Numerical simulations of the decay of ¹H magnetization (H_x) in the presence of a spinlock RF field of variable amplitude and stochastic jumps between two states. Shown are the decay rate constants that were obtained from fitting the decay of H_x over the simulated time period (see Methods section for details). In each of the three cases (a-c) the top panel shows that absolute decay rate constant, assuming that the only mechanism present is either the ¹H-¹⁵N dipolar coupling, the ¹H-¹H dipolar coupling or the ¹H CSA tensor, as indicated by different colors. The lower panel shows the relative contributions of these three mechanisms to the total decay rate constant. Note that in each simulation only one relaxation mechanism was present, and that possible cross-correlated relaxation effects are therefore absent. The three panels differ by the assumed exchange rate constant, which was (a) 25·10⁵ s^-1, (b) 1·10⁶ s^-1 and (c) 1·10⁷ s^-1. The motional model is an exchange between the two states depicted in (d); here, the remote proton is at a fixed position, and the NH bond jumps by an angle θ.

Figure 7

Amide proton R_1ρ relaxation data on WT ubiquitin and comparison to ¹⁵N R_1ρ rate constants. Top panel: ¹H R_1ρ obtained at a ¹H Larmor frequency of 950 MHz, using a deuterated sample of MPD-ub in which 70% of the exchangeable sites were reprotonated, and a MAS frequency of 54 kHz.

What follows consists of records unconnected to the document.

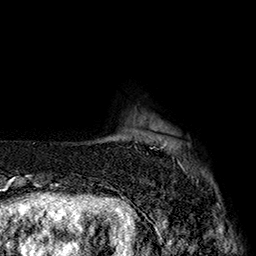
Breast MRI (dynamic contrast-enhanced), one axial slice. Slice 24 of 160 in the series (ordered by position). Cropped to one breast. Dynamic contrast-enhanced series, time point 2 of 7 at this slice position (early post-contrast). 1.5 T. TE 2.8 ms, TR 5.4 ms. 1 mm slice thickness. 256 × 256 image matrix, field of view 180 × 180 mm. Female patient.
Annotated regions visible in this slice (semi-automatic segmentation, software-assisted and operator-edited):
- enhancing-tissue mask used for the functional tumour volume (all voxels passing the contrast-enhancement thresholds inside the analysis volume; usually the tumour): box from (x=150, y=141) to (x=184, y=170) px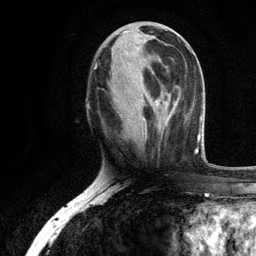
Breast MRI, one axial slice; position 44 of 134 along the scan axis; cropped to one breast; dynamic contrast-enhanced series, time point 2 of 6 at this slice position (early post-contrast); 3 T; TE 2.8 ms, TR 7.5 ms; 256 × 256 image matrix, field of view 175 × 175 mm. Female patient.
Annotated regions visible in this slice (semi-automatically segmented with operator editing):
- enhancing-tissue mask used for the functional tumour volume (all voxels passing the contrast-enhancement thresholds inside the analysis volume; usually the tumour): bounding box (x1, y1, x2, y2) in pixels: (143, 36, 171, 139)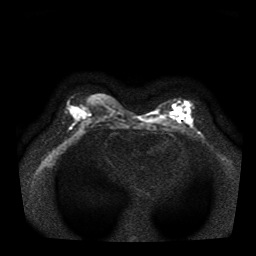
Breast MRI, one axial slice. Slice 14 of 35 in the series (ordered by position). Diffusion-weighted series; image 2 of 4 stored at this slice position (different b-values; order by instance number). 1.5 T. 5 mm slice thickness. 256 × 256 image matrix, field of view 330 × 330 mm. Female patient.
Outlined on this slice (expert manual segmentation):
- tumour on diffusion-weighted imaging: box from (x=175, y=107) to (x=180, y=114) px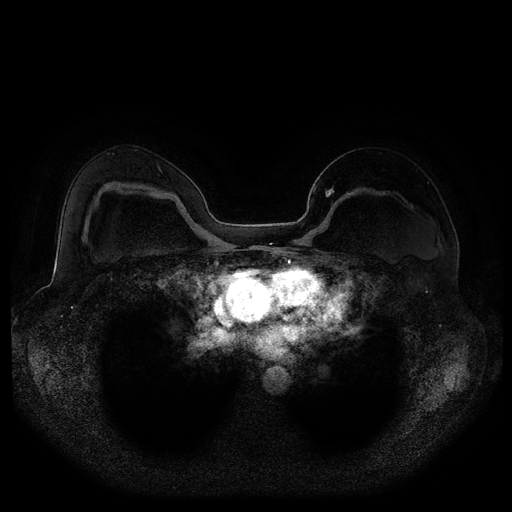
Breast MRI (dynamic contrast-enhanced, multi-phase), one axial slice. Position 67 of 116 along the scan axis. Dynamic contrast-enhanced series, time point 2 of 5 at this slice position (early post-contrast). 1.5 T. TE 2.5 ms, TR 5.2 ms. 2.1 mm slice thickness. 512 × 512 image matrix, field of view 380 × 380 mm. Patient: female, 43 years.
Annotated regions visible in this slice (semi-automatic segmentation, software-assisted and operator-edited):
- breast lesion (labelled benign in the annotation): bounding box <325,185,335,199> (left, top, right, bottom; pixels)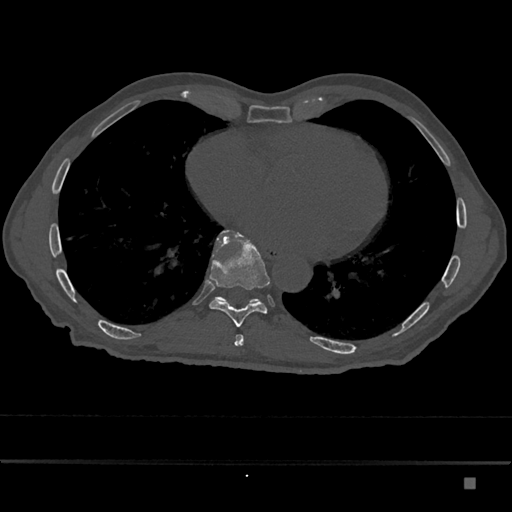
CT including the spine, one axial slice; slice 793 of 797 in the series (ordered by position); reconstruction kernel Br40s/3; 120 kVp; bone window (W 1800 / L 400 HU); 0.5 mm slice thickness; 512 × 512 image matrix, field of view 390 × 390 mm. Patient: male, 72 years. Case-level facts recorded for this patient, not image findings: primary cancer: prostate.
Outlined on this slice (semi-automatically segmented with operator editing):
- T10 vertebra: bounding box [x1, y1, x2, y2] px = [215, 231, 261, 303]
- T9 vertebra: [209, 230, 270, 328]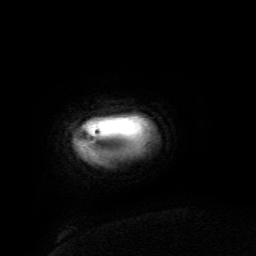
Breast MRI (dynamic contrast-enhanced), one axial slice. Slice 2 of 134 in the series (ordered by position). Cropped to one breast. Dynamic contrast-enhanced series, time point 2 of 6 at this slice position (early post-contrast). 3 T. TE 4.8 ms, TR 9 ms. 1.2 mm slice thickness. 256 × 256 image matrix. Female patient.
Structures marked on this image (semi-automatic segmentation, software-assisted and operator-edited):
- enhancing-tissue mask used for the functional tumour volume (all voxels passing the contrast-enhancement thresholds inside the analysis volume; usually the tumour): bounding box <84,126,95,146> (left, top, right, bottom; pixels)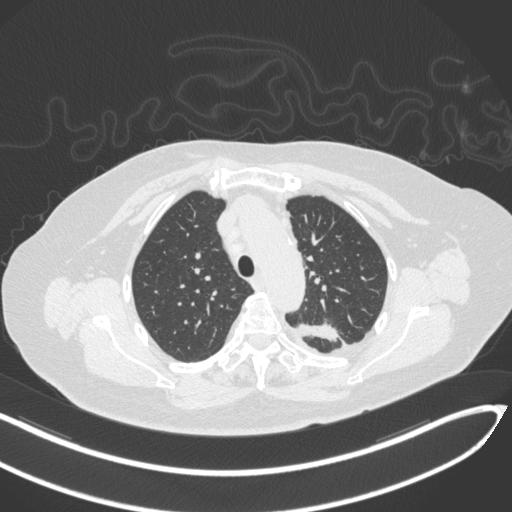
Chest CT, one axial slice. Position 239 of 270 along the scan axis. Reconstruction kernel B31f. 120 kVp. Lung window (W 1500 / L -600 HU). 1 mm slice thickness. 512 × 512 image matrix, field of view 400 × 400 mm. Patient: female, 76 years. From the clinical record (not read from this slice): clinical TNM (as recorded): T1c N0 M0.
Outlined on this slice (rectangle marked by the reading radiologist):
- lung tumour (recorded histology: adenocarcinoma): bounding box <296,319,339,348> (left, top, right, bottom; pixels)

Middle panel: ¹⁵N R_1ρ rate constants reported earlier [45], using a deuterated, 50% reprotonated sample at 600 MHz and 39.5 kHz MAS. Lower panel: correlation of these two data sets; a linear regression curve is shown (slope: 0.15, intercept: -1.35s ^-1, correlation coefficient 0.80).

Figure 8

Amide proton R_1ρ relaxation dispersion data in wild-type ubiquitin microcrystals (MPD-ub), obtained at a MAS frequency of 44.053 kHz and 600 MHz ¹H Larmor frequency. The protein was reprotonated at exchangeable sites at a level of ~35%. The top panel show spin-lock RF-field dependencies for four residues. The lower two panels show ¹H R_1ρ rate constants as a function of residue number obtained at 10 kHz spin-lock RF field strength (top) and the difference of ¹H R_1ρ obtained at RF field strengths of 42 and 10 kHz (bottom). Equivalent data recorded at 800 MHz Larmor frequency and 35 kHz MAS are shown in Figure S5, and reveal very similar behavior, in particular with respect to the first loop and the β-turn region.